Drill Rig Caused Accident
I blog about transportation news, including major accidents, and I don’t remember hearing about a case like this in recent memory. It was all over the media yesterday that a bridge in Washington State had collapsed into a river. And now we know the cause of this accident: A semi truck, which was hauling a drill rig equipment, was crossing over the bridge when its tall load struck one of the bridge’s overhead girders, according to USA Today. That caused the bridge to collapse.
Two cars that were on the bridge, which spans the Skagit River, plunged into the water, a 50-foot fall, USA Today reported.
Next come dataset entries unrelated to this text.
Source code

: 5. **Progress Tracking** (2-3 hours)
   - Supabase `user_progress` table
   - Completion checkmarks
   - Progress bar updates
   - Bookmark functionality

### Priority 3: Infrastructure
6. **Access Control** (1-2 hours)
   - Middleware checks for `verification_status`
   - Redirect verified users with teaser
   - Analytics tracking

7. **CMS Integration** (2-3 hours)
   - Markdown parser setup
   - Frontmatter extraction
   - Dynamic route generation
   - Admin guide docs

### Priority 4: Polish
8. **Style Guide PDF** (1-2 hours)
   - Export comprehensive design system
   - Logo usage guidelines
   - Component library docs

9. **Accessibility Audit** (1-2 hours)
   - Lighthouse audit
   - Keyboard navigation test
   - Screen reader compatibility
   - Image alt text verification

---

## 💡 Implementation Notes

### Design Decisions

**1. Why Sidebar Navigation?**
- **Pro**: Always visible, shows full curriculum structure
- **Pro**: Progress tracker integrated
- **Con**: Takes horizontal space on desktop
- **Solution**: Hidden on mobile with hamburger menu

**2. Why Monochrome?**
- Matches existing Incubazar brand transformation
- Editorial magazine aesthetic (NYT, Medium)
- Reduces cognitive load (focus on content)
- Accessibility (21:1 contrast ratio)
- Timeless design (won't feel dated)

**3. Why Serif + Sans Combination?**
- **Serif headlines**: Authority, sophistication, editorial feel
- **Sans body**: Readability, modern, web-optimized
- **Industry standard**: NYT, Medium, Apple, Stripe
Three people wound up being sent to the hospital, but their injuries weren’t life threatening. No one was killed, miraculously.
‘The truck got off the bridge before it fell into the river.
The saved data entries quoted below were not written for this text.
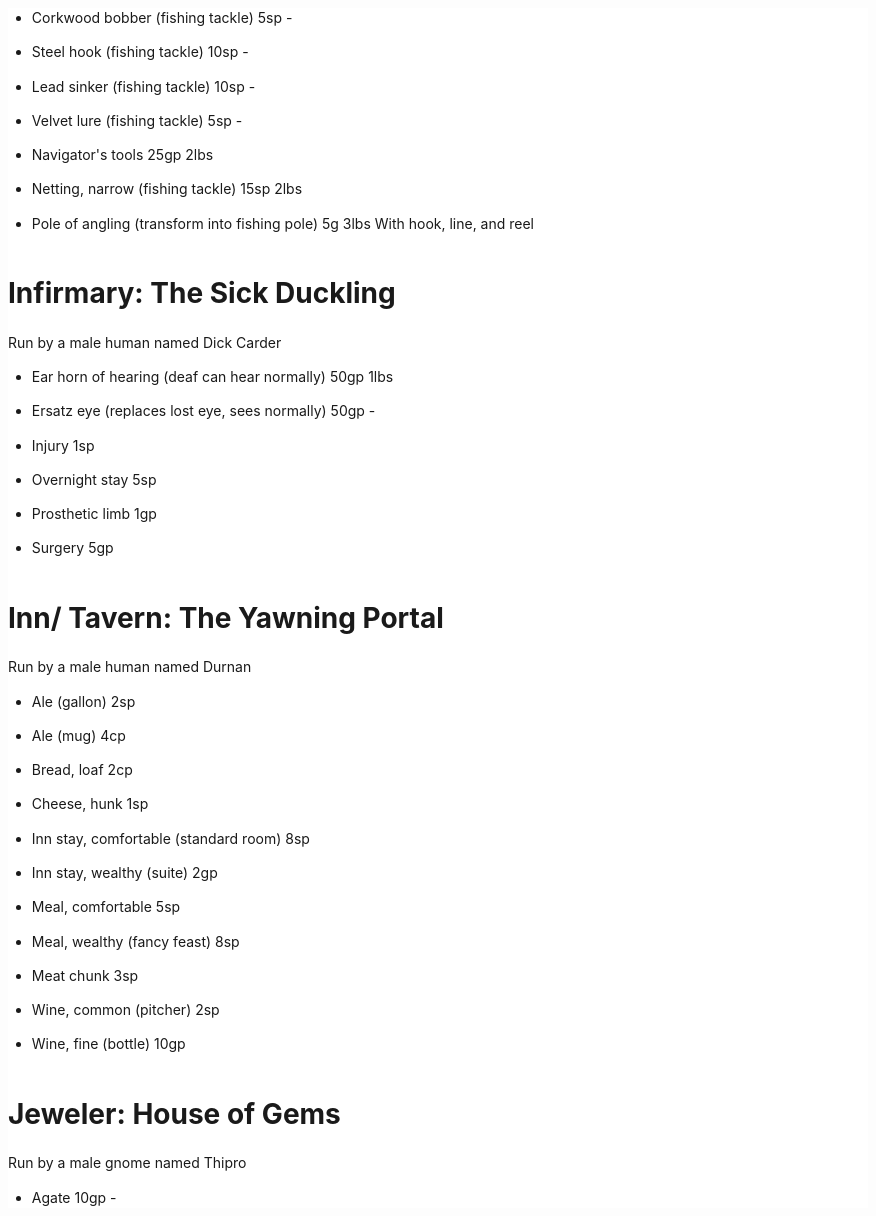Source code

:-   Corkwood bobber (fishing tackle)  5sp  -

-   Steel hook (fishing tackle)  10sp  -

-   Lead sinker (fishing tackle)  10sp  -

-   Velvet lure (fishing tackle)  5sp  -

-   Navigator's tools  25gp  2lbs

-   Netting, narrow (fishing tackle)  15sp  2lbs

-   Pole of angling (transform into fishing pole)  5g  3lbs With hook, line, and reel

Infirmary: The Sick Duckling 
=============================

Run by a male human named Dick Carder

-   Ear horn of hearing (deaf can hear normally)  50gp  1lbs

-   Ersatz eye (replaces lost eye, sees normally)  50gp  -

-   Injury  1sp

-   Overnight stay  5sp

-   Prosthetic limb  1gp

-   Surgery  5gp

Inn/ Tavern: The Yawning Portal 
================================

Run by a male human named Durnan

-   Ale (gallon)  2sp

-   Ale (mug)  4cp

-   Bread, loaf  2cp

-   Cheese, hunk  1sp

-   Inn stay, comfortable (standard room)  8sp

-   Inn stay, wealthy  (suite)  2gp

-   Meal, comfortable  5sp

-   Meal, wealthy (fancy feast)  8sp

-   Meat chunk  3sp

-   Wine, common (pitcher)  2sp

-   Wine, fine (bottle)  10gp

Jeweler: House of Gems 
=======================

Run by a male gnome named Thipro

-   Agate  10gp  -
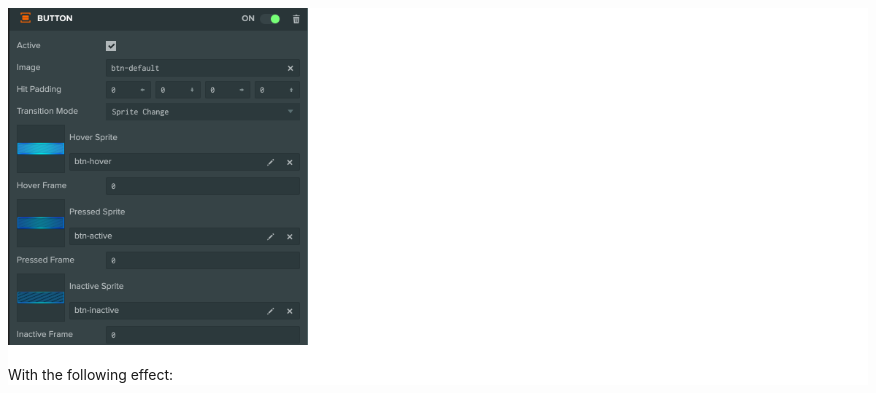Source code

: <img loading="lazy" src="/img/tutorials/ui/buttons/low-quality-button-setup.png" width="300" />

With the following effect:
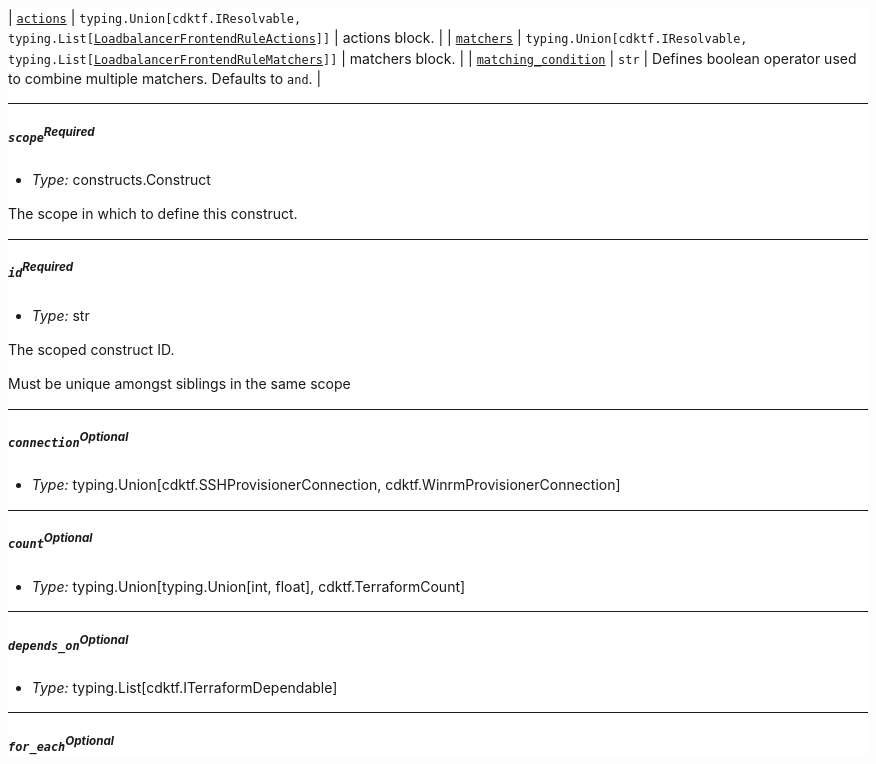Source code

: | <code><a href="#@cdktf/provider-upcloud.loadbalancerFrontendRule.LoadbalancerFrontendRule.Initializer.parameter.actions">actions</a></code> | <code>typing.Union[cdktf.IResolvable, typing.List[<a href="#@cdktf/provider-upcloud.loadbalancerFrontendRule.LoadbalancerFrontendRuleActions">LoadbalancerFrontendRuleActions</a>]]</code> | actions block. |
| <code><a href="#@cdktf/provider-upcloud.loadbalancerFrontendRule.LoadbalancerFrontendRule.Initializer.parameter.matchers">matchers</a></code> | <code>typing.Union[cdktf.IResolvable, typing.List[<a href="#@cdktf/provider-upcloud.loadbalancerFrontendRule.LoadbalancerFrontendRuleMatchers">LoadbalancerFrontendRuleMatchers</a>]]</code> | matchers block. |
| <code><a href="#@cdktf/provider-upcloud.loadbalancerFrontendRule.LoadbalancerFrontendRule.Initializer.parameter.matchingCondition">matching_condition</a></code> | <code>str</code> | Defines boolean operator used to combine multiple matchers. Defaults to `and`. |

---

##### `scope`<sup>Required</sup> <a name="scope" id="@cdktf/provider-upcloud.loadbalancerFrontendRule.LoadbalancerFrontendRule.Initializer.parameter.scope"></a>

- *Type:* constructs.Construct

The scope in which to define this construct.

---

##### `id`<sup>Required</sup> <a name="id" id="@cdktf/provider-upcloud.loadbalancerFrontendRule.LoadbalancerFrontendRule.Initializer.parameter.id"></a>

- *Type:* str

The scoped construct ID.

Must be unique amongst siblings in the same scope

---

##### `connection`<sup>Optional</sup> <a name="connection" id="@cdktf/provider-upcloud.loadbalancerFrontendRule.LoadbalancerFrontendRule.Initializer.parameter.connection"></a>

- *Type:* typing.Union[cdktf.SSHProvisionerConnection, cdktf.WinrmProvisionerConnection]

---

##### `count`<sup>Optional</sup> <a name="count" id="@cdktf/provider-upcloud.loadbalancerFrontendRule.LoadbalancerFrontendRule.Initializer.parameter.count"></a>

- *Type:* typing.Union[typing.Union[int, float], cdktf.TerraformCount]

---

##### `depends_on`<sup>Optional</sup> <a name="depends_on" id="@cdktf/provider-upcloud.loadbalancerFrontendRule.LoadbalancerFrontendRule.Initializer.parameter.dependsOn"></a>

- *Type:* typing.List[cdktf.ITerraformDependable]

---

##### `for_each`<sup>Optional</sup> <a name="for_each" id="@cdktf/provider-upcloud.loadbalancerFrontendRule.LoadbalancerFrontendRule.Initializer.parameter.forEach"></a>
As its turns out, the truck’s load hit the bridge’s support girder. That was all it took to trigger the collapse. That bridge was built in 1955, and apparently a bridge constructed today would not have reacted the same way as the one in Washington, according to USA Today.
Modern bridges have what the newspaper called “redundant features … designed to stay intact of a single section is damaged.” The Washington bridge is described as “fracture critical,” meaning that that whole shebang can come down if just one major part “fails,” USA Today said.
The bridge is part of what you might call this nation’s aging infrastructure. It was declared “functionally obsolete” by the National Bridge Inventory, according to USA Today, and was inspected two times last year and underwent some repairs.
The National Transportation Safety Board will be on the scene investigating the accident, and it will likely be weeks before the bridge is fixed.